Может быть, именно поэтому мне настолько не хватало мастера Ганса, нервно высматривавшего меня из-за угла. И как-то вечером я отправилась на Мейдн-лейн. Может быть, мне не хватало его сердечной простоты, жизнерадостности. Если честно, я ходила не один раз, а несколько. Несколько раз, по мере того как весна превращалась в лето, на случай, если спросит хозяин, шепнув горничной, что иду прогуляться, я выходила в теплый мрак и час спустя как можно тише возвращалась. Я увидела его сзади, в тени, и вычислила дом, где он снимал комнаты, только на вторую или третью прогулку. Потом — якобы случайно — я проходила мимо его дома каждый раз, как могла отлучиться. Иногда я видела его плотную спину и целеустремленную походку, но чаще нет. У меня было много времени, а нужно было как-то помогать себе выживать.

Но я отдала бы все, чтобы не столкнуться с ним. Все, что угодно. После той встречи я бежала домой — сердце выскакивало из груди, в горле комом стоял стыд. Я ходила по темному саду, пока город совсем не затих и слышались лишь нетвердые шаги какого-то случайного пьянчуги. Меня тошнило от болезненных воспоминаний, и я то и дело закрывала глаза. Вот он хватает меня, впивается в меня глазами. Его руки у меня на плечах. Его голос, немного глухой, немного пьяный: «Мег?..»

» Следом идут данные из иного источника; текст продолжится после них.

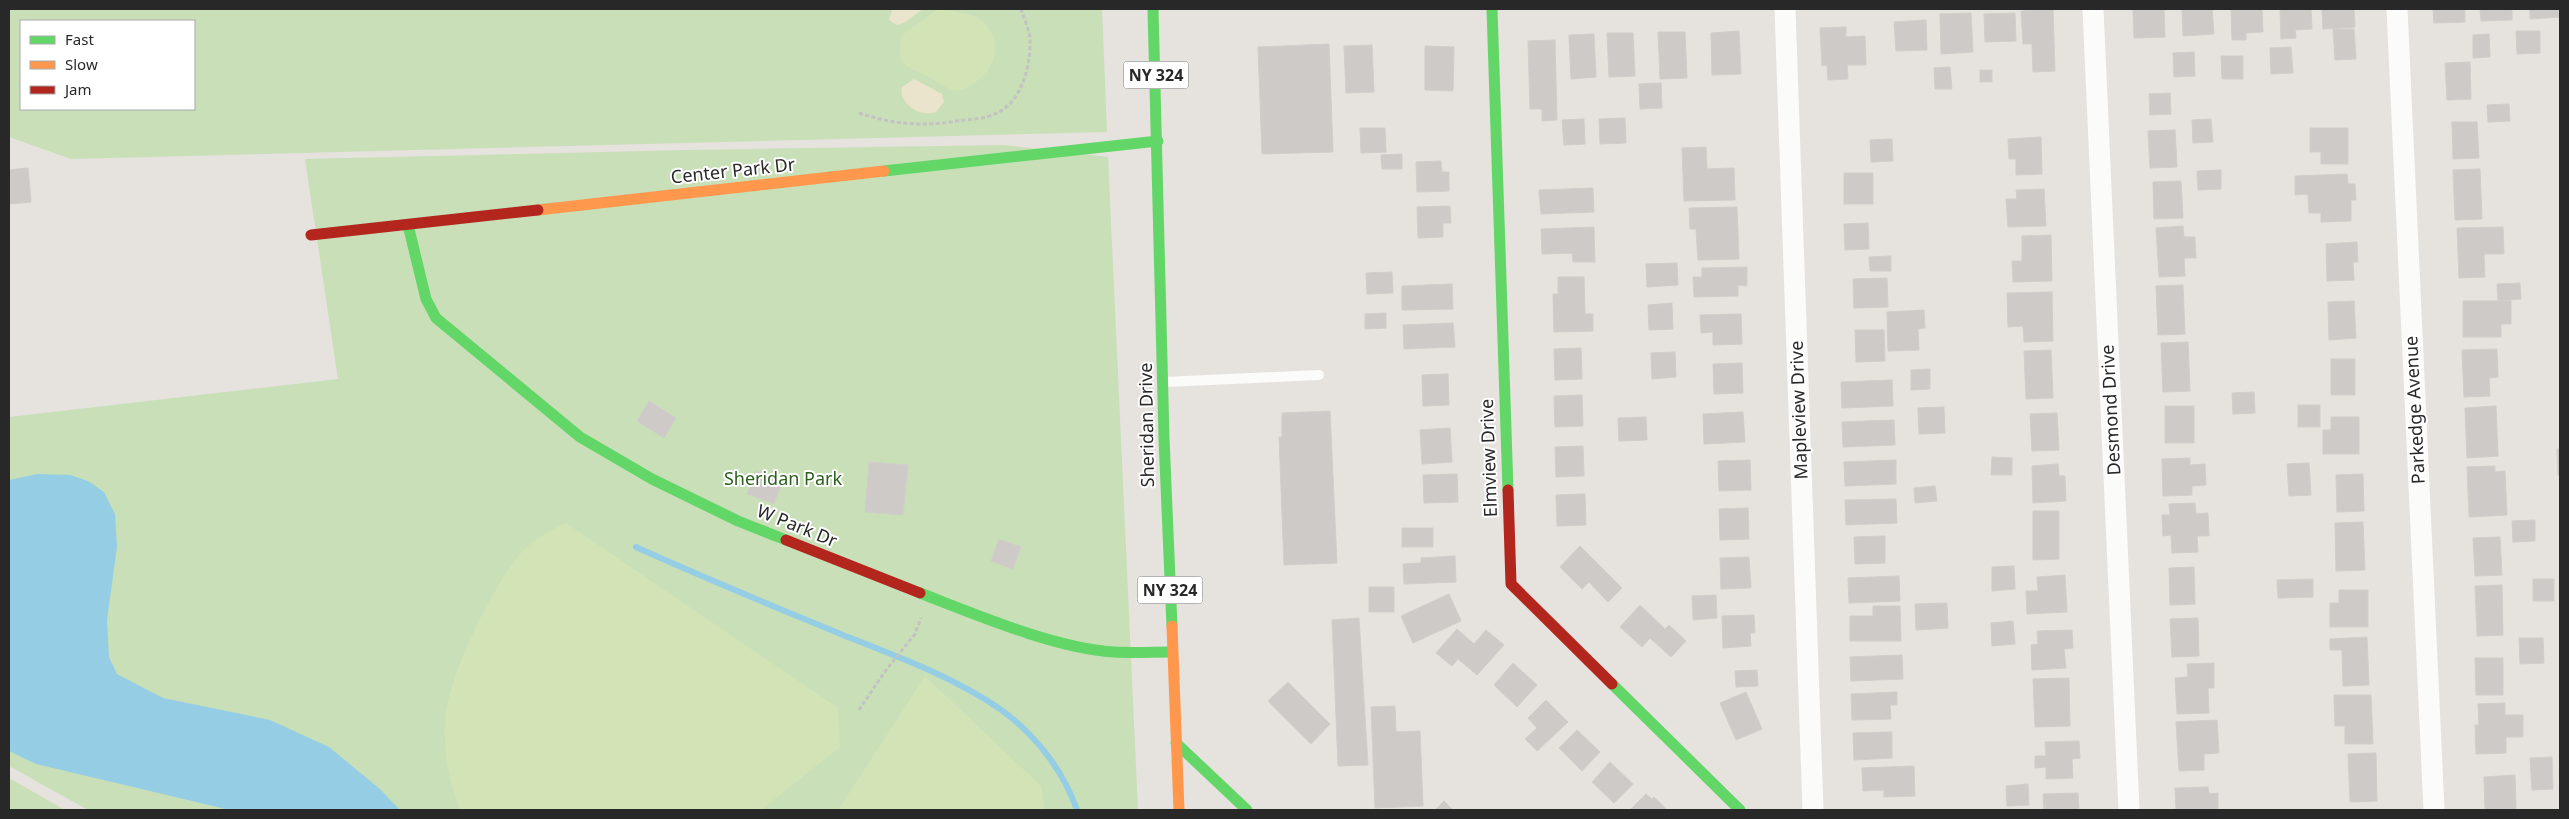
<svg xmlns="http://www.w3.org/2000/svg" width="2569" height="819" font-family="'Noto Sans',sans-serif">
<style>
.green{fill:#c8dfb8;fill-rule:evenodd}
.sand{fill:#eae4cc}
.pitch{fill:#d2e3b6}
.water{fill:#95cee4}
.lines{fill:none;stroke-linecap:round;stroke-linejoin:round}
.stream{stroke:#95cee4;stroke-width:6}
.building{fill:#cdcac7;stroke:#d1ceca}
.path{stroke:#c3c2c2;stroke-width:3;stroke-dasharray:4 2.5;stroke-linecap:butt}
.lane{stroke:#fbfbfa;stroke-width:10}
.street{stroke:#fbfbfa;stroke-width:21}
.fast{stroke:#63d668;stroke-width:11}
.slow{stroke:#ff974d;stroke-width:11}
.jam{stroke:#b3261e;stroke-width:11}
.labels{text-anchor:middle;stroke-width:4;stroke-linejoin:round;paint-order:stroke}
.shield{fill:#fff;stroke:#686868;stroke-width:1}
.shield-label{font-size:16px;font-weight:bold;fill:#282828}
.street-label{font-size:18px;fill:#282828;stroke:#fff}
.park-label{font-size:18px;fill:#2a5f1d;stroke:#fff}
</style>
<rect width="100%" height="100%" fill="#e6e2de"/>
<g class="green">
<path d="M9,9H1102L1107,132L71,159L9,137ZM21,21H194V109H21Z"/>
<path d="M1004,145L1108,157L1138,810H88L9,766V417L338,379L305,159L687,150Z"/>
<path d="M9,778L65,810H9Z"/>
</g>
<g class="sand">
<path d="M892,9H923L904,23L897,25L889,20Z"/>
<path d="M914,79L942,94L944,102L936,112C921,118 898,104 902,87Z"/>
</g>
<g class="pitch">
<path d="M938,9C943,9 975,15 979,18C1004,37 999,65 976,82C969,87 963,91 955,90C943,89 932,77 921,73C900,65 897,58 902,35Z"/>
<path d="M566,523L838,708L840,747L761,810H460C449,782 443,751 445,721C448,675 491,590 519,555C531,541 550,530 566,523Z"/>
<path d="M925,676L1041,786L1045,810H838Z"/>
</g>
<path class="water" d="M37,474L70,475L88,481L104,492L115,514L117,547L107,620L109,657L117,674L163,698L270,720L329,747L380,789L400,810H230L36,764L9,751V480Z"/>
<g class="lines">
<path class="stream" d="M636,547C704,578 773,606 843,635C896,656 952,676 1000,709C1035,734 1063,770 1077,810"/>
</g>
<g class="building">
<path d="M2133,9H2164L2165,37L2134,38Z"/>
<path d="M2182,9H2212L2214,34L2183,36Z"/>
<path d="M2231,9H2262L2263,32L2246,33V40H2232Z"/>
<path d="M2280,9H2311L2312,29L2295,30L2296,38L2281,39Z"/>
<path d="M2322,9H2354L2355,27L2323,29Z"/>
<path d="M2433,9H2465V22L2434,23Z"/>
<path d="M2480,9H2512V20L2481,21Z"/>
<path d="M2530,9H2560V17L2530,19Z"/>
<path d="M2053,10L2055,71L2033,72L2032,44H2023L2021,11Z"/>
<path d="M1971,13L1973,52L1941,54L1940,14Z"/>
<path d="M2015,13L2016,41L1985,42L1984,14Z"/>
<path d="M1926,20L1927,50L1896,51L1894,22Z"/>
<path d="M1846,27V37L1865,36L1866,65H1847L1848,79L1828,80L1827,65L1822,66L1820,28Z"/>
<path d="M2333,29H2354L2356,59L2335,60Z"/>
<path d="M1739,31L1741,74L1712,75L1711,33Z"/>
<path d="M2516,31H2540V53L2517,54Z"/>
<path d="M1658,32H1685L1687,78L1660,79Z"/>
<path d="M1607,33H1633L1635,76L1609,77Z"/>
<path d="M1594,34L1596,77L1571,79L1569,35Z"/>
<path d="M2489,34L2490,57L2473,58V35Z"/>
<path d="M1555,40L1557,120L1542,121V109H1530L1528,41Z"/>
<path d="M1329,44L1333,152L1262,154L1258,47Z"/>
<path d="M1372,45L1374,92L1346,93L1344,46Z"/>
<path d="M1425,46L1454,47L1453,91L1425,90Z"/>
<path d="M2291,47L2293,73L2271,74L2270,48Z"/>
<path d="M2194,52L2195,76L2174,77L2173,53Z"/>
<path d="M2221,56H2243V79H2222Z"/>
<path d="M2470,62L2471,99L2447,100L2445,63Z"/>
<path d="M1950,67L1952,89H1935L1934,68Z"/>
<rect x="1980" y="70" width="12" height="12"/>
<path d="M1661,83L1662,108L1640,109L1639,84Z"/>
<path d="M2170,93L2171,114L2150,115L2149,94Z"/>
<path d="M2509,104L2510,121L2488,122L2487,105Z"/>
<path d="M1625,118L1626,143L1600,144L1599,119Z"/>
<path d="M1584,119L1585,144L1564,145L1562,120Z"/>
<path d="M2211,119L2213,142L2193,143L2192,120Z"/>
<path d="M2452,122H2477L2479,158L2453,159Z"/>
<path d="M1360,128H1385L1386,152L1361,153Z"/>
<path d="M2310,128H2348V164H2321V152H2310Z"/>
<path d="M2175,130L2177,167L2150,168L2148,131Z"/>
<path d="M2041,137L2042,174L2016,175V159H2009L2008,139Z"/>
<path d="M1892,139L1893,161L1871,162L1870,140Z"/>
<path d="M1706,147L1707,169L1734,168L1735,200L1684,201L1682,148Z"/>
<path d="M1402,154V169H1382L1381,155Z"/>
<path d="M1441,161L1442,172H1449V191L1417,192L1416,162Z"/>
<path d="M28,168L31,202L9,204V170Z"/>
<path d="M2480,169L2482,219L2455,220L2453,170Z"/>
<path d="M2221,170V189L2198,190L2197,171Z"/>
<rect x="1844" y="173" width="29" height="31"/>
<path d="M2347,174L2348,184H2355L2356,200H2351V221L2321,222V213H2309L2308,194L2295,195V176Z"/>
<path d="M2181,181L2183,218L2154,219L2153,182Z"/>
<path d="M1593,188L1594,212L1541,214L1539,190Z"/>
<path d="M2044,189L2046,226L2008,227L2006,199H2017L2016,190Z"/>
<path d="M1450,206L1451,223H1443V237L1418,238L1417,207Z"/>
<path d="M1737,207L1739,259L1698,260L1696,229H1690L1689,208Z"/>
<path d="M1868,223L1869,249L1845,250L1844,224Z"/>
<path d="M2183,226L2184,237H2195L2196,258H2184L2185,276L2159,277L2156,228Z"/>
<path d="M1594,227L1595,262H1573L1572,253L1542,254L1541,229Z"/>
<path d="M2503,227L2504,254H2484L2485,277L2459,278L2457,228Z"/>
<path d="M2051,235L2052,281L2013,282L2012,261H2022V236Z"/>
<path d="M2357,242L2358,262H2353L2354,280L2327,281L2326,244Z"/>
<path d="M1891,256V271H1870L1869,257Z"/>
<path d="M1677,263L1678,285L1647,287L1646,264Z"/>
<path d="M1747,267V286L1738,285V296L1694,297L1693,277H1702V268Z"/>
<path d="M1392,272L1393,293L1367,294L1366,273Z"/>
<path d="M1558,277H1584L1585,314H1593V331L1554,332L1553,294H1558Z"/>
<path d="M1887,278L1888,307L1854,308L1853,279Z"/>
<path d="M2520,283L2521,299L2498,301L2497,284Z"/>
<path d="M1452,284L1453,309L1402,310V286Z"/>
<path d="M2183,285L2185,334L2158,335L2156,286Z"/>
<path d="M2052,292L2053,341L2024,342L2023,326L2008,327L2007,293Z"/>
<path d="M2354,301L2356,338L2329,340L2328,302Z"/>
<path d="M2463,301H2511V324H2501V337H2463Z"/>
<path d="M1672,303L1673,329L1649,330L1648,305Z"/>
<path d="M1924,310L1925,328L1918,329L1919,350L1888,351L1887,312Z"/>
<path d="M1386,313V328L1365,329V314Z"/>
<path d="M1741,314L1742,344L1713,345V332L1701,333L1700,315Z"/>
<path d="M1453,323L1455,347L1404,349L1403,325Z"/>
<path d="M1855,330H1884L1885,361L1856,362Z"/>
<path d="M2188,342L2190,391L2163,392L2161,343Z"/>
<path d="M1581,348L1582,379L1555,380L1554,349Z"/>
<path d="M2497,349L2498,377L2489,378L2490,396L2464,397L2462,350Z"/>
<path d="M2051,350L2053,398L2026,399L2024,351Z"/>
<path d="M1675,352L1676,377L1652,379L1651,353Z"/>
<rect x="2331" y="359" width="24" height="36"/>
<path d="M1742,363L1743,393L1714,394L1713,364Z"/>
<path d="M1930,369V389L1911,390V370Z"/>
<path d="M1448,374L1449,405L1423,406L1422,375Z"/>
<path d="M1892,380L1893,406L1842,408L1841,382Z"/>
<path d="M2254,392L2255,413L2233,414L2232,393Z"/>
<path d="M1582,395L1583,426L1555,427L1554,396Z"/>
<path d="M649,401L676,418L664,438L637,421Z"/>
<rect x="2298" y="405" width="22" height="22"/>
<rect x="2165" y="406" width="29" height="37"/>
<path d="M2496,406L2498,456L2467,458L2465,408Z"/>
<path d="M1944,407L1945,433L1919,434L1918,408Z"/>
<path d="M1330,411L1337,563L1284,565L1279,437H1282V413Z"/>
<path d="M1743,412L1745,442L1704,444L1703,414Z"/>
<path d="M2057,413L2059,450L2032,451L2030,414Z"/>
<path d="M1646,417L1647,440L1619,441L1618,418Z"/>
<path d="M2331,417H2359V454H2323V430H2331Z"/>
<path d="M1894,420L1895,445L1843,447L1842,422Z"/>
<path d="M1450,428L1452,462L1422,464L1420,430Z"/>
<path d="M1583,446L1584,476L1556,477L1555,447Z"/>
<path d="M2557,449H2560V475H2558Z"/>
<path d="M1992,457L2012,458V475H1991Z"/>
<path d="M2190,458V465L2205,464L2206,485L2192,486V495L2163,496L2162,459Z"/>
<path d="M1750,460L1751,490L1719,491L1718,461Z"/>
<path d="M1896,460V484L1845,486L1844,462Z"/>
<path d="M869,462L908,465L903,515L865,512Z"/>
<path d="M2309,463L2311,495L2289,496L2287,464Z"/>
<path d="M2058,464L2059,476H2065L2066,501L2033,503L2032,466Z"/>
<path d="M2495,466V472L2505,471L2507,515L2469,517L2467,467Z"/>
<path d="M756,471L782,481L774,504L747,494Z"/>
<path d="M1457,474L1458,502L1424,503L1423,475Z"/>
<path d="M2363,474L2364,511L2337,512L2336,475Z"/>
<path d="M1935,486L1937,501L1915,503L1914,488Z"/>
<path d="M1585,494L1586,525L1557,526L1556,495Z"/>
<path d="M1896,499L1897,523L1846,525L1845,500Z"/>
<path d="M2195,503L2196,514L2208,513L2209,536H2197L2198,552L2172,553L2171,535L2163,536L2162,515H2170L2169,504Z"/>
<path d="M1748,508L1749,539L1720,540L1719,509Z"/>
<path d="M2033,511H2059V559L2033,560Z"/>
<path d="M2535,520V541L2513,542L2512,521Z"/>
<path d="M2363,522L2365,570L2336,571L2335,523Z"/>
<rect x="1402" y="528" width="31" height="19"/>
<path d="M1885,536V563L1855,564L1854,537Z"/>
<path d="M2500,537L2502,575L2475,576L2473,538Z"/>
<path d="M999,539L1021,547L1013,569L991,561Z"/>
<path d="M1580,546L1622,588L1608,602L1589,582L1582,589L1560,567Z"/>
<path d="M1455,556L1456,582L1404,584L1403,564L1421,563V558Z"/>
<path d="M1749,557L1751,588L1721,589L1720,558Z"/>
<path d="M2014,566L2015,589L1992,591V567Z"/>
<path d="M2194,567L2195,604L2170,605L2169,568Z"/>
<path d="M2065,575L2067,612L2027,614L2026,591H2038L2037,577Z"/>
<path d="M1899,576L1900,601L1849,603L1848,578Z"/>
<path d="M2313,579V597L2278,598L2277,580Z"/>
<rect x="2533" y="579" width="21" height="22"/>
<path d="M2502,585L2503,635L2477,636L2475,586Z"/>
<rect x="1369" y="587" width="25" height="25"/>
<path d="M2339,590H2368V627H2330V603H2339Z"/>
<path d="M1449,594L1461,621L1413,643L1401,616Z"/>
<path d="M1716,595L1717,618L1693,620L1692,596Z"/>
<path d="M1947,603L1948,628L1916,630L1915,604Z"/>
<path d="M1640,605L1665,629L1669,625L1686,641L1671,657L1650,638L1642,647L1620,627Z"/>
<path d="M1873,606H1900L1901,641H1850V616H1873Z"/>
<path d="M1754,615L1755,633H1750L1751,646L1723,648L1722,616Z"/>
<path d="M1359,618L1368,765L1338,766L1332,620Z"/>
<path d="M2198,618L2199,656L2172,657L2170,619Z"/>
<path d="M2013,621L2015,644L1992,646L1991,623Z"/>
<path d="M1457,629L1474,644L1486,630L1504,645L1477,675L1458,659L1452,666L1436,653Z"/>
<path d="M2072,630L2073,648L2064,649L2066,668L2032,670L2031,645L2038,644L2037,631Z"/>
<path d="M2367,637L2369,685L2343,686L2342,650H2330V639Z"/>
<path d="M2519,638H2543L2544,663L2520,664Z"/>
<path d="M1902,655L1903,679L1851,681L1850,657Z"/>
<path d="M2475,658H2503V695H2476Z"/>
<path d="M1513,663L1537,685L1517,707L1494,685Z"/>
<path d="M2214,663V688H2208L2209,713L2177,714L2175,678L2188,677L2187,664Z"/>
<path d="M1757,670L1758,686L1736,687L1735,671Z"/>
<path d="M2069,678L2070,726L2035,727L2033,679Z"/>
<path d="M1288,682L1330,724L1311,744L1268,701Z"/>
<path d="M1746,692L1762,729L1736,740L1720,703Z"/>
<path d="M1897,692V705H1890L1891,719L1852,720L1851,694Z"/>
<path d="M2334,695H2371L2373,744H2345V726H2335Z"/>
<path d="M1546,700L1568,722L1537,751L1525,739L1537,728L1528,718Z"/>
<path d="M2505,703V715H2523V737H2506V753L2476,754L2475,725H2479L2478,704Z"/>
<path d="M1395,706L1396,732L1420,731L1423,806L1375,808L1371,707Z"/>
<path d="M2217,720L2219,753L2204,754V770L2179,771L2176,722Z"/>
<path d="M1577,730L1600,752L1582,771L1559,748Z"/>
<path d="M1892,732V758L1854,760L1853,733Z"/>
<path d="M2079,741L2080,758L2072,759L2073,778L2046,779V767L2035,768V756H2046L2045,742Z"/>
<path d="M2376,753L2377,801L2350,802L2348,754Z"/>
<path d="M2552,757L2553,789L2532,790L2530,758Z"/>
<path d="M1610,762L1633,784L1614,803L1592,782Z"/>
<path d="M1914,766L1915,796L1884,797V790L1863,791L1862,768Z"/>
<path d="M2515,775L2516,810H2485L2484,777Z"/>
<path d="M2028,784L2029,805L2007,806L2006,786Z"/>
<path d="M2208,787L2209,794L2218,793V810H2176L2175,788Z"/>
<path d="M2078,793L2079,810H2044L2043,794Z"/>
<path d="M1646,794L1652,799L1654,797L1667,810H1630Z"/>
<path d="M1444,801L1453,810H1435Z"/>
</g>
<g class="lines">
<g class="path">
<path d="M859,113C892,124 923,127 957,121C970,119 987,119 999,112C1023,99 1031,64 1030,38C1029,29 1024,18 1021,9"/>
<path d="M859,710L886,670L915,634L921,618"/>
</g>
<path class="lane" d="M1164,382L1319,375"/>
<g class="street">
<path d="M1785,9L1813,810"/>
<path d="M2093,9L2129,810"/>
<path d="M2397,9L2434,810"/>
</g>
<g class="fast">
<path d="M1153,9L1164,438L1172,626"/>
<path d="M1492,9L1508,490"/>
<path d="M884,171L1158,141"/>
<path d="M408,225L426,299L436,318L580,437L652,479L738,521L786,540"/>
<path d="M920,593C977,615 1054,648 1114,652C1133,653 1153,652 1172,652"/>
<path d="M1612,684L1740,810"/>
<path d="M1176,743L1247,810"/>
</g>
<g class="slow">
<path d="M538,210L884,171"/>
<path d="M1172,626L1179,810"/>
</g>
<g class="jam">
<path d="M311,235L538,210"/>
<path d="M1508,490L1511,584L1612,684"/>
<path d="M786,540L920,593"/>
</g>
</g>
<g class="labels">
<g class="shield">
<rect x="1123.5" y="61.5" width="65" height="27" rx="4"/>
<rect x="1137.5" y="576.5" width="65" height="27" rx="4"/>
</g>
<g class="shield-label">
<text x="1156" y="81">NY 324</text>
<text x="1170" y="596">NY 324</text>
</g>
<g class="street-label">
<text transform="translate(733 171) rotate(-6)" y="6">Center Park Dr</text>
<text transform="translate(1799 410) rotate(-92)" y="6">Mapleview Drive</text>
<text transform="translate(2111 410) rotate(-93)" y="6">Desmond Drive</text>
<text transform="translate(2415 410) rotate(-93)" y="6">Parkedge Avenue</text>
<text transform="translate(1147 425) rotate(-91)" y="6">Sheridan Drive</text>
<text transform="translate(1489 458) rotate(-92)" y="6">Elmview Drive</text>
<text transform="translate(797 526) rotate(22)" y="6">W Park Dr</text>
</g>
<g class="park-label">
<text x="783" y="485">Sheridan Park</text>
</g>
</g>
<rect width="2569" height="819" fill="none" stroke="#282828" stroke-width="20"/>
<rect x="20" y="20" width="175" height="90" fill="#ffffff" stroke="#a9a9a9"/>
<rect x="30" y="36" width="25" height="8" fill="#63d668" stroke="#a9a9a9"/>
<text x="65" y="45" font-size="15" fill="#282828">Fast</text>
<rect x="30" y="61" width="25" height="8" fill="#ff974d" stroke="#a9a9a9"/>
<text x="65" y="70" font-size="15" fill="#282828">Slow</text>
<rect x="30" y="86" width="25" height="8" fill="#b3261e" stroke="#a9a9a9"/>
<text x="65" y="95" font-size="15" fill="#282828">Jam</text>
</svg>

И все-таки я ходила не зря. Он пришел на следующее утро. Я увидела, как он слоняется возле входа в церковь, из окна спальни за десять минут до колоколов к утрене. Когда он поднял глаза, я увидела все того же крупного рыжеволосого сильного решительного мужчину. Он не прятался. Сегодня он собирался подойти ко мне. Он чувствовал себя явно не в своей тарелке из-за нашей давешней встречи, и мое сердце, правда, безумно колотившееся, потеплело.

— Томми, такое прекрасное утро, тебе лучше поиграть в саду, в церковь я схожу одна, — сказала я, поднимая своего милого маленького темноволосого мальчика с кровати и подбрасывая вверх.

Его маленькое сильное тельце, которое я так люблю, прошуршало по платью.

— Но я хосу пойси с-собой, мама, — возмущенно пролепетал он тонким голоском. — Pater noster quis es in coelis. Я все знаю.

Я поцеловала его в макушку, поставила на пол и дала его руку горничной.

— Да, я знаю, ты умница. Но сегодня вы с Дженнет будете поливать яблони. — Я тут же пожалела о своем решении. — Ты с радостью вспомнишь об этом, когда осенью мы напечем яблочных пирогов.

Они начали спускаться по лестнице, а я подскочила к зеркалу и виновато посмотрела на себя: бледность и подавленность куда-то исчезли, щеки разрумянились. Это от возбуждения, испуганно подумала я. Глаза горели. Губы порозовели. Я впервые выглядела так за многие месяцы. Прежде чем взять псалтырь, я сбрызнула манжеты розовой водой, хотя сделала это механически, клянусь. Затем слетела но лестнице, мои ноги едва касались земли. Я сама не понимала, почему стала вдруг такой легкой. По дороге в церковь я якобы не видела его. Под сияющим солнцем, под милой белизной кружев и чепца я смотрела под ноги, пытаясь казаться печальной. Я не только притворялась: так я пыталась успокоиться, какое-то время побыть наедине с Богом.